The aged Benet died in 1463 (probably on 21 Nov., the date on which his obit was subsequently celebrated), and was buried in St. Augustine’s abbey next to his second wife, Alice. His fourth wife survived him. His undated will shows him to have been a man of considerable means, whose numerous bequests in money alone amounted to over £100. To St. Augustine’s he left a mazer with the image of the Virgin Mary carved thereon, and £1 towards the painting of another such image, ‘where the abbot lyeth’, and to Canterbury cathedral a donation of 11 marks towards the building of the Angel steeple as well as a ‘bekyr’ for the frater inscribed with his name ‘to be had the more in mind’. He gave ten marks to a priest to pray in St. Mildred’s church for the souls of his parents and former wives, and to sing 300 dirges and 300 masses within a month of his own funeral; and to St. Andrew’s church, of which he was a parishioner, he left the proceeds of the ultimate sale of his dwelling place (after the death of his widow), £20 for a cloth of gold vestment, 3s.4d. for the perpetual maintenance of its clock, and an annual rent of 10s. from gardens in Sandwich and Chantry Lane, Canterbury, for illumination. Yet it was to St. Clement’s, Sandwich, that he bequeathed his best piece of silver, weighing 52 ounces, to be melted down and made into a chalice with his name engraved on its foot.
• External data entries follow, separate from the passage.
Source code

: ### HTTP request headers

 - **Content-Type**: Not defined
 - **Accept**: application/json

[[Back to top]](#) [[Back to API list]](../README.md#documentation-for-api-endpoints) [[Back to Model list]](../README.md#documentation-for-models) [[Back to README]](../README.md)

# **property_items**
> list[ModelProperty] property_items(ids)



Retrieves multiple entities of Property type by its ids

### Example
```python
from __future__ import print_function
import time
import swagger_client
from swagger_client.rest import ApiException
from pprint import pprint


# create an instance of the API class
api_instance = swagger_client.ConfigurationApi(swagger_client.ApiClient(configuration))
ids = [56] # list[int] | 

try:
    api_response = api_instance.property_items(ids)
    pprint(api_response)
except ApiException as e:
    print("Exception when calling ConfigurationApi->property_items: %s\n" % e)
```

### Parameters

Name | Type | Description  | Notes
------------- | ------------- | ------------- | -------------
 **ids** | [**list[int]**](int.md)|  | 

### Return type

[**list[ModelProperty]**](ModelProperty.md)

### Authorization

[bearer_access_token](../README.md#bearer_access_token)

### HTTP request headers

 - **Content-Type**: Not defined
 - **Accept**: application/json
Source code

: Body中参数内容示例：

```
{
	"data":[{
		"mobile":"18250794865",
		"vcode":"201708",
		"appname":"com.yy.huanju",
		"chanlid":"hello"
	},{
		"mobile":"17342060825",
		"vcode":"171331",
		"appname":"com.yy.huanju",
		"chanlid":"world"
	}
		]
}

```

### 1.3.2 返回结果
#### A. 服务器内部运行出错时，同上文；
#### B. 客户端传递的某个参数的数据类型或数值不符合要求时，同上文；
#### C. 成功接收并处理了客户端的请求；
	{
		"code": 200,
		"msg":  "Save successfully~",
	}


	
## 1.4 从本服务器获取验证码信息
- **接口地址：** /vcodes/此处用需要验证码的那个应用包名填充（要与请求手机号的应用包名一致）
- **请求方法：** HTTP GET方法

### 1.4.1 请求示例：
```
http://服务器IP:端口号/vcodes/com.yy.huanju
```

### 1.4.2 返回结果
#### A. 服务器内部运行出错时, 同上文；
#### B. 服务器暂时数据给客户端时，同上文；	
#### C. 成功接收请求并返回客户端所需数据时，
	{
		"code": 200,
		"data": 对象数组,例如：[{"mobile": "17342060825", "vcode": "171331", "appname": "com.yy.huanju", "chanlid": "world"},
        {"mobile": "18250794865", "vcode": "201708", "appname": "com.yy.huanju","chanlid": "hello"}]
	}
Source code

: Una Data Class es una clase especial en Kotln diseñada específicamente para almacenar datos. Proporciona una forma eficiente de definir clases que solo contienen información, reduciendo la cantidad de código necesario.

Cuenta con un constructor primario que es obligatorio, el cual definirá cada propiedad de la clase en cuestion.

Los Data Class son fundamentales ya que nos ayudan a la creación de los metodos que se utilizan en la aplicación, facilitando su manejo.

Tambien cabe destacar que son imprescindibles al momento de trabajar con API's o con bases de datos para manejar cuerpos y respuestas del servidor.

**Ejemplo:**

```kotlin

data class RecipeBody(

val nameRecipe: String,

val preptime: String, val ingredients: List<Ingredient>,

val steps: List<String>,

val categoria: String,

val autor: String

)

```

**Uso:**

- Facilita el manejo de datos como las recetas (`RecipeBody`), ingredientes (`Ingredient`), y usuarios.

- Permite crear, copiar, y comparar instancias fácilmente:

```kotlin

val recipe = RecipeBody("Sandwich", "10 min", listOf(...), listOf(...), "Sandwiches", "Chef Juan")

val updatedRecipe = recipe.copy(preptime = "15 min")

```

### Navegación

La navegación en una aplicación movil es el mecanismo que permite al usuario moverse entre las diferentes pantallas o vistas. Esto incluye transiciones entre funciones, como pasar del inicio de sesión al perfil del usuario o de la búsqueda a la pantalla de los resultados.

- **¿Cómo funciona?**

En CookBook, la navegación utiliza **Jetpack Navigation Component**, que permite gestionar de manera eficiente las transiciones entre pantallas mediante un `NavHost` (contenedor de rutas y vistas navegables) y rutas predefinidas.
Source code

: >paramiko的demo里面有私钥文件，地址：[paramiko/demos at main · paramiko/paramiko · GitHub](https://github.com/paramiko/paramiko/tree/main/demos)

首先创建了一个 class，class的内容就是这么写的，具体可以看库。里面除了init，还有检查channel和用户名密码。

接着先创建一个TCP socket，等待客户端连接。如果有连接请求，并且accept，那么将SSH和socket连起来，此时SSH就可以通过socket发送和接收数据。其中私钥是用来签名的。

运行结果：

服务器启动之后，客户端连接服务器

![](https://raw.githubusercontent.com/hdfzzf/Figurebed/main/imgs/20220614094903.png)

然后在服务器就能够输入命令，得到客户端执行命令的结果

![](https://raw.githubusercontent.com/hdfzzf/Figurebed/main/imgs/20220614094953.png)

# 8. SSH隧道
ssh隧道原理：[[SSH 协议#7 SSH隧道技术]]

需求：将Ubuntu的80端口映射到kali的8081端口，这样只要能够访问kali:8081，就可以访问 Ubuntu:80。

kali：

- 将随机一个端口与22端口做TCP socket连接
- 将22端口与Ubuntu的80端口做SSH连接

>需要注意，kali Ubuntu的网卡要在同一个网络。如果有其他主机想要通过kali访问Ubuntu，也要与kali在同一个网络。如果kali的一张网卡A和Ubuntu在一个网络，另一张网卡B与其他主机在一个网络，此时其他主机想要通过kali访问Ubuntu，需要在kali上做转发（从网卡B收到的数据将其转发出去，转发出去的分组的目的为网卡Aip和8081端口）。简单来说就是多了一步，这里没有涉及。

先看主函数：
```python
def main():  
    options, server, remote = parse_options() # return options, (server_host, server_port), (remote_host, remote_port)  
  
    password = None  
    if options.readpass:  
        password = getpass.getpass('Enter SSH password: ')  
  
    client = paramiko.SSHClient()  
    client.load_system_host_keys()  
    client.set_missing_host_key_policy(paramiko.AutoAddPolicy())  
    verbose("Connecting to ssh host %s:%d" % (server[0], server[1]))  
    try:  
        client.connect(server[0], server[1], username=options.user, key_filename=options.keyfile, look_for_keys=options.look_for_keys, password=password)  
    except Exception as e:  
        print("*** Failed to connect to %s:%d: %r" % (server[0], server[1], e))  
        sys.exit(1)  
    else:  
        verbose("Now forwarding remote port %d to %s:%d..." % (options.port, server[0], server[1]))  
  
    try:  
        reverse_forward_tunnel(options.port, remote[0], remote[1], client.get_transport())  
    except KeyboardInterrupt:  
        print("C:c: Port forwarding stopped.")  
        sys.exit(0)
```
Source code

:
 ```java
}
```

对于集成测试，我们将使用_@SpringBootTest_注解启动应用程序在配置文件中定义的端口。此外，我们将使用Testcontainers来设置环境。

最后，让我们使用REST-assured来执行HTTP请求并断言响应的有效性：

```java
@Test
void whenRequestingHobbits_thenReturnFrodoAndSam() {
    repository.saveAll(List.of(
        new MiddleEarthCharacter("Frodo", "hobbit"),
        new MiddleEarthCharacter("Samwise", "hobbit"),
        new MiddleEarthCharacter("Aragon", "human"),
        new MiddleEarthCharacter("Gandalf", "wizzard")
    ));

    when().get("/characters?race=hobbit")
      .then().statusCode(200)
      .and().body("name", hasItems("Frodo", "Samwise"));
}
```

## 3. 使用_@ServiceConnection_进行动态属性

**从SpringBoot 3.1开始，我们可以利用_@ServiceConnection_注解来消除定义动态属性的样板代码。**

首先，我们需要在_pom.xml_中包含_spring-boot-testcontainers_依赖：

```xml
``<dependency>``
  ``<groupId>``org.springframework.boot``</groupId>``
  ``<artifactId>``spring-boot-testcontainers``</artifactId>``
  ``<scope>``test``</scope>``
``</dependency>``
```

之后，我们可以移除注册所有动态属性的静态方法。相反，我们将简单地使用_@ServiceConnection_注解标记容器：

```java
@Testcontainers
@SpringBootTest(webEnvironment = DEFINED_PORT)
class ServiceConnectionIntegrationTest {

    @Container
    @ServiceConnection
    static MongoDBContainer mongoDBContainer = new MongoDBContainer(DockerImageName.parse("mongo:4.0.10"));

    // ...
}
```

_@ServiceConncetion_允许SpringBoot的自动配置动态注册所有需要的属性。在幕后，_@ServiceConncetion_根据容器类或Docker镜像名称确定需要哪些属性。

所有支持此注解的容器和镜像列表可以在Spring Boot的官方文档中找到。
The city of Canterbury, which Benet had served all his long life, was also to benefit by his death, for he left it 300 feet of ashlar for making a wharf at the King’s mill, £10 for repairs to the shambles and to pave the street from the pillory to St. Andrew’s so that churchgoers ‘may go clean’, and after the death of his widow his houses in St. Mary Bredman parish, subject to an annual charge of 10s. for his obit in St. Andrew’s. Charitable bequests to local hospitals and prisons recalled the testator’s trade by including lengths of cloth to be made into shirts and smocks.10

Ref Volumes: 1386-1421

Author: L. S. Woodger

Notes

  • 1. Canterbury Cathedral, City and Diocesan RO, burghmote reg. O/A1, f. 17d.
  • 2. Canterbury accts. FA1, ff. 74-286d; 2, ff. 3-64d.
  • 3. List Canterbury Officials, comp. Urry and Bunce, 49-51, although it was Benet’s fellow bailiff William Billington who died on 28 Dec. 1444 during their year of office, not Benet: FA1, f. 302.
  • 4. FA2, ff. 39, 42d.
  • 5. E179/123/50; Canterbury RO, O/A1, ff. 16-17; Canterbury consist. ct. wills, 1, f. 32; Arch. Cant. xxxii. 189
  • 6. O/A1, ff. 38-39; Feudal Aids, iii. 56; J. Brent, Canterbury, 141; Arch. Cant. xlviii. 54; FA1, ff. 127, 243d.
  • 7. CPR, 1408-13, p. 150; 1429-36, p. 195; HMC 9th Rep. (pt. i), 140, 167-8; FA1, ff. 71d, 121, 127, 230.
  • 8. E. Hasted, Kent ed. Drake, ix. 269; CCR, 1422-9, p. 386; 1429-35, p. 113; O/A1, f. 40d; CPR, 1429-36, pp. 109-10, 389; Canterbury consist. ct. wills, 1, ff. 19d-20.
  • 9. C1/6/154, 7/225, 320, 9/444-5, 15/154-5, 24/63-67; CAD, iii. C3005. There is no evidence to identify him with William Benet ‘of the isle of Sheppey, gentleman’ who served as under sheriff of Kent in 1447-8: C1/19/234; Med. Kentish Soc. (Kent Rec. Ser. xviii), 230, 235-6. It was probably that Benet who was an associate of Sir Thomas Browne, whom the Yorkists executed in 1460: CCR, 1454-61, p. 79; CCR, 1461-7, p. 88.
  • 10. Christchurch Canterbury (Cambridge Antiq. Soc. 8vo. ser. xxxiv), 88; Arch. Cant. xxxii. 188; Canterbury archdeaconry ct. wills, 1, ff. 114-16.